As Houston Nutt spoke before the assembled reporters at SEC Media Days, he seemed not just excited to be the head coach at Ole Miss -- every new coach at least says they want to be there -- but also relaxed and relieved to be away from Arkansas.

Can you blame him? Fans used the open-records laws to pore over his phone records, hired planes to carry anti-Nutt banners and revolted because he decided that leaning heavily on Darren McFadden and Felix Jones made more sense than leaning heavily on Mitch Mustain. The latter would seem to be a self-evident truth, but the disaffection of Mustain was the beginning of the end of Nutt's time in Arkansas.

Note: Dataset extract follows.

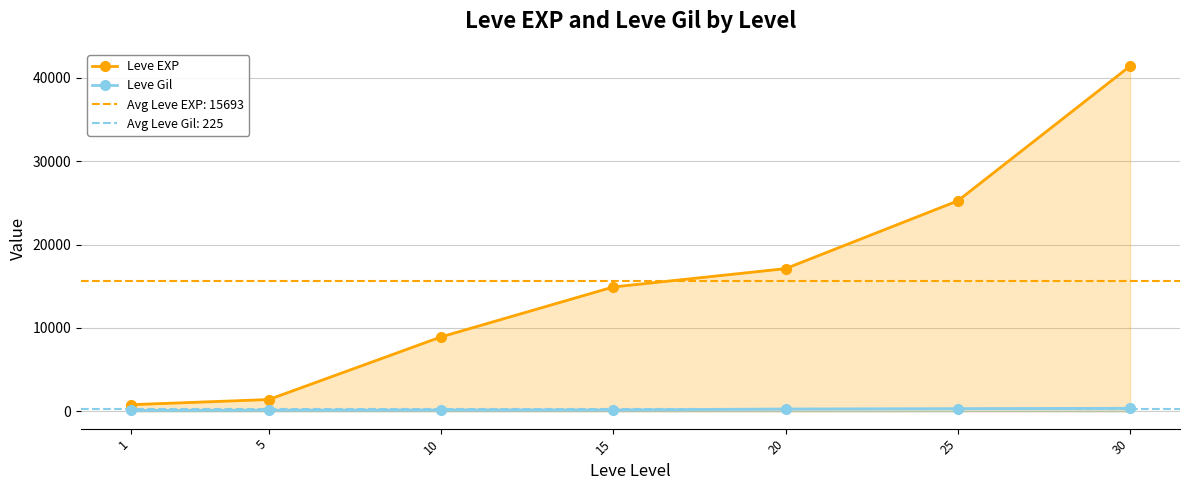

What is the total value across all series at 30?

41782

On Thursday, Nutt was glowing about the beginning of his time in Oxford.

"But to walk in the Ford Theater and have 1,500 people, then later find out that 500, 600 people were turned away, I can't tell you how we felt that day," he said. "That was a day full of goosebumps, just re-energized us from that moment forward."

And it's obvious that Nutt is still bitter about what happened during the denoument of his time with the Hogs. There was a little edge in his voice when he was asked whether there would be fewer lifelong coaches going forward, and even more edge in his words.

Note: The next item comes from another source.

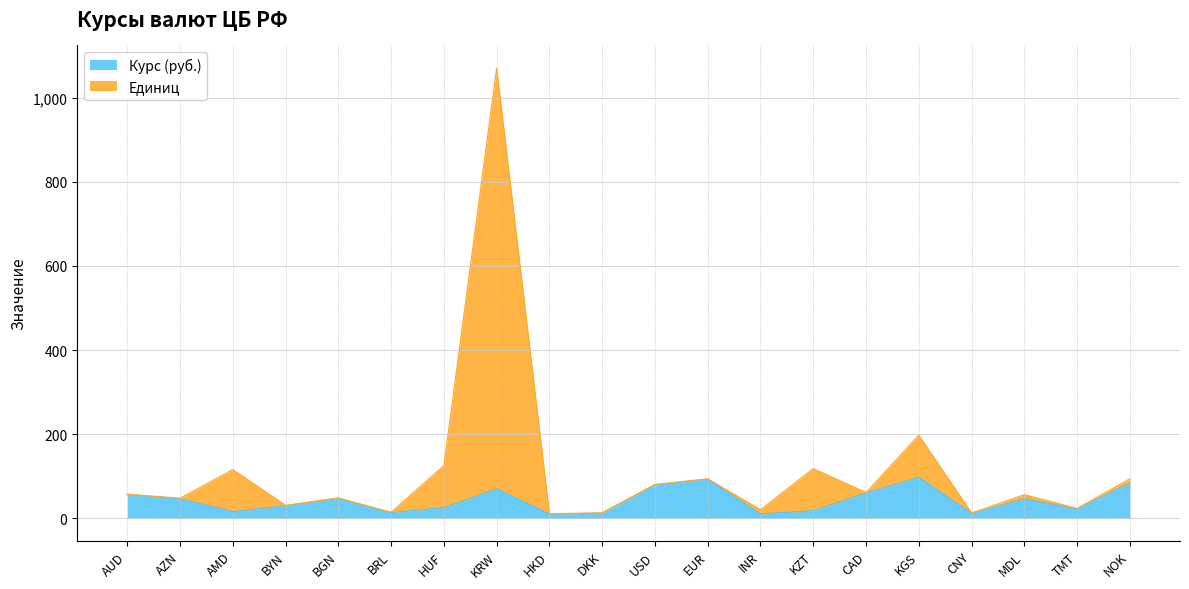

True or false: Курс (руб.) and Единиц intersect in this chart.

False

"More talk-show radios, more Internet blogs [C&F: There's another kind of blog?], more people can say anything without any accountability," he said. "Sometimes things are written that really puts a lot of pressure on the atheltic director. It makes it very, very tough for a coach."

Not that Nutt didn't cause some of his own problems. Excessive texting to an attractive female anchor will draw attention. Losing early in the year can almost never be offset by winning later.

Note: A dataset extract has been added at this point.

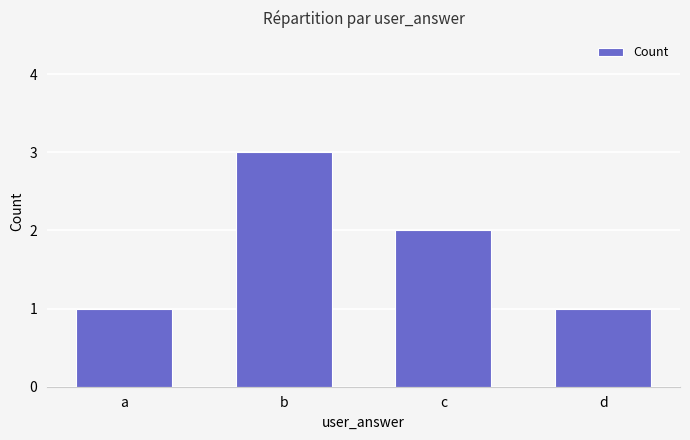

Approximately how many times larger is the value at c compared to d?

2.0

But now he's got a new start. And he's hoping to reinvigorate Ole Miss, a program that has struggled mightily since firing David Cutcliffe -- soon rather than later.

"We want to win right now," he said. "I think it would be unfair to say, 'Okay, we're going to rebuild, just kind of gradually' -- I think it's unfair for your seniors. ... I can't do that. We're not going to build that way."

The players, for now, seem to be buying in. They might be relieved, too. After all, Nutt might be crazy, but he's not going to bare his chest and challenge the team to a fight.

"He's a great coach, and he'll do a lot for us this year," said uber-offensive lineman Michael Oher, he of the Michael Lewis book. "He knows what to do and what to say, and what he says, we do because we respect him."

At least until Ole Miss fans get their hands on his phone records.